Return all the data, word for word.

▶ SUPPLIED INFORMATION:
----------

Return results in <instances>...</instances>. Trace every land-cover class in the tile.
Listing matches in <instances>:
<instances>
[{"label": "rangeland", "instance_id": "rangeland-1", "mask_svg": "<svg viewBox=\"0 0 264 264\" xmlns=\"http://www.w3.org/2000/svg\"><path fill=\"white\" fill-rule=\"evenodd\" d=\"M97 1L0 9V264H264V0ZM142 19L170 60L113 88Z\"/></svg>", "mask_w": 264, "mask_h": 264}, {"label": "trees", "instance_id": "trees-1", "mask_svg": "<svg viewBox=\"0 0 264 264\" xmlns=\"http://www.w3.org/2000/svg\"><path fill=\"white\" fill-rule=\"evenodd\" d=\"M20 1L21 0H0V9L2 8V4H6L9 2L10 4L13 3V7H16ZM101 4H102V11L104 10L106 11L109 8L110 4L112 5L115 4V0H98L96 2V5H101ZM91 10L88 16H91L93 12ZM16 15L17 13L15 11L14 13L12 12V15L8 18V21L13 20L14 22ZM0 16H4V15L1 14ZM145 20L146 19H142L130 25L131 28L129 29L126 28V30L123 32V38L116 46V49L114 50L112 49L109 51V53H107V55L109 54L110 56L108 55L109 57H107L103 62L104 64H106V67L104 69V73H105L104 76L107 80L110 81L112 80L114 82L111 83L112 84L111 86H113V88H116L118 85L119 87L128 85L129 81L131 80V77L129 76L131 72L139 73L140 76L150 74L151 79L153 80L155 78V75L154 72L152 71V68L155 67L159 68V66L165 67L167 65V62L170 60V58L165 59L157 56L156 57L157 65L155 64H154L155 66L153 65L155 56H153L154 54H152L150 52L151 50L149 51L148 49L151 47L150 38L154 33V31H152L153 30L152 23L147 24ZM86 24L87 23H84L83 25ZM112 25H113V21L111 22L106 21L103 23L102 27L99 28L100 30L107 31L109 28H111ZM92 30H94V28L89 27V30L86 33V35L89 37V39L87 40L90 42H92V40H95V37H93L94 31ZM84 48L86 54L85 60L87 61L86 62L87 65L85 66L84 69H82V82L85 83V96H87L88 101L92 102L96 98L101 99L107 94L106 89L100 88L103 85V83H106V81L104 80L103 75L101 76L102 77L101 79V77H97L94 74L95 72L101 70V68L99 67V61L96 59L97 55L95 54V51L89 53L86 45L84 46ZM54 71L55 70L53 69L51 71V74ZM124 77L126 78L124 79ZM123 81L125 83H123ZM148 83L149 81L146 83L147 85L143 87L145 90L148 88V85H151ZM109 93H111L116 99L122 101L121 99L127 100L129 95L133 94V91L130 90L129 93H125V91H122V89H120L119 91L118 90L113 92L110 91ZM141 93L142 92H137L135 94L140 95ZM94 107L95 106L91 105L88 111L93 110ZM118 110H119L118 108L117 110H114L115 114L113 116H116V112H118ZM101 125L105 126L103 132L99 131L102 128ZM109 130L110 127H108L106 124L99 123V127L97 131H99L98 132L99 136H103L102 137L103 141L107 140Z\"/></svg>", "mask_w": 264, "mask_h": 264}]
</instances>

----------

▶ SOLUTION FOR THIS TASK:
Return results in <instances>...</instances>. Trace every land-cover class in the tile.
Listing matches in <instances>:
<instances>
[{"label": "rangeland", "instance_id": "rangeland-1", "mask_svg": "<svg viewBox=\"0 0 264 264\" xmlns=\"http://www.w3.org/2000/svg\"><path fill=\"white\" fill-rule=\"evenodd\" d=\"M97 1L0 9V264H264V0ZM142 19L170 60L113 88Z\"/></svg>", "mask_w": 264, "mask_h": 264}, {"label": "trees", "instance_id": "trees-1", "mask_svg": "<svg viewBox=\"0 0 264 264\" xmlns=\"http://www.w3.org/2000/svg\"><path fill=\"white\" fill-rule=\"evenodd\" d=\"M20 1L21 0H0V9L2 8V4H6L9 2L10 4L13 3V7H16ZM101 4H102V11L104 10L106 11L109 8L110 4L112 5L115 4V0H98L96 2V5H101ZM91 10L88 16H91L93 12ZM16 15L17 13L15 11L14 13L12 12V15L8 18V21L13 20L14 22ZM0 16H4V15L1 14ZM145 20L146 19H142L130 25L131 28L129 29L126 28V30L123 32V38L116 46V49L114 50L112 49L109 51V53H107V55L109 54L110 56L108 55L109 57H107L103 62L104 64H106V67L104 69V73H105L104 76L107 80L110 81L112 80L114 82L111 83L112 84L111 86H113V88H116L118 85L119 87L128 85L129 81L131 80V77L129 76L131 72L139 73L140 76L150 74L151 79L153 80L155 78V75L154 72L152 71V68L155 67L159 68V66L165 67L167 65V62L170 60V58L165 59L157 56L156 57L157 65L155 64H154L155 66L153 65L155 56H153L154 54H152L150 52L151 50L149 51L148 49L151 47L150 38L154 33V31H152L153 30L152 23L147 24ZM86 24L87 23H84L83 25ZM112 25H113V21L111 22L106 21L103 23L102 27L99 28L100 30L107 31L109 28H111ZM92 30H94V28L89 27V30L86 33V35L89 37V39L87 40L90 42H92V40H95V37H93L94 31ZM84 48L86 54L85 60L87 61L86 62L87 65L85 66L84 69H82V82L85 83V96H87L88 101L92 102L96 98L101 99L107 94L106 89L100 88L103 85V83H106V81L104 80L103 75L101 76L102 77L101 79V77H97L94 74L95 72L101 70V68L99 67V61L96 59L97 55L95 54V51L89 53L86 45L84 46ZM54 71L55 70L53 69L51 71V74ZM124 77L126 78L124 79ZM123 81L125 83H123ZM148 83L149 81L146 83L147 85L143 87L145 90L148 88V85H151ZM109 93H111L116 99L122 101L121 99L127 100L129 95L133 94V91L130 90L129 93H125V91H122V89H120L119 91L118 90L113 92L110 91ZM141 93L142 92H137L135 94L140 95ZM94 107L95 106L91 105L88 111L93 110ZM118 110H119L118 108L117 110H114L115 114L113 116H116V112H118ZM101 125L105 126L103 132L99 131L102 128ZM109 130L110 127H108L106 124L99 123V127L97 131H99L98 132L99 136H103L102 137L103 141L107 140Z\"/></svg>", "mask_w": 264, "mask_h": 264}]
</instances>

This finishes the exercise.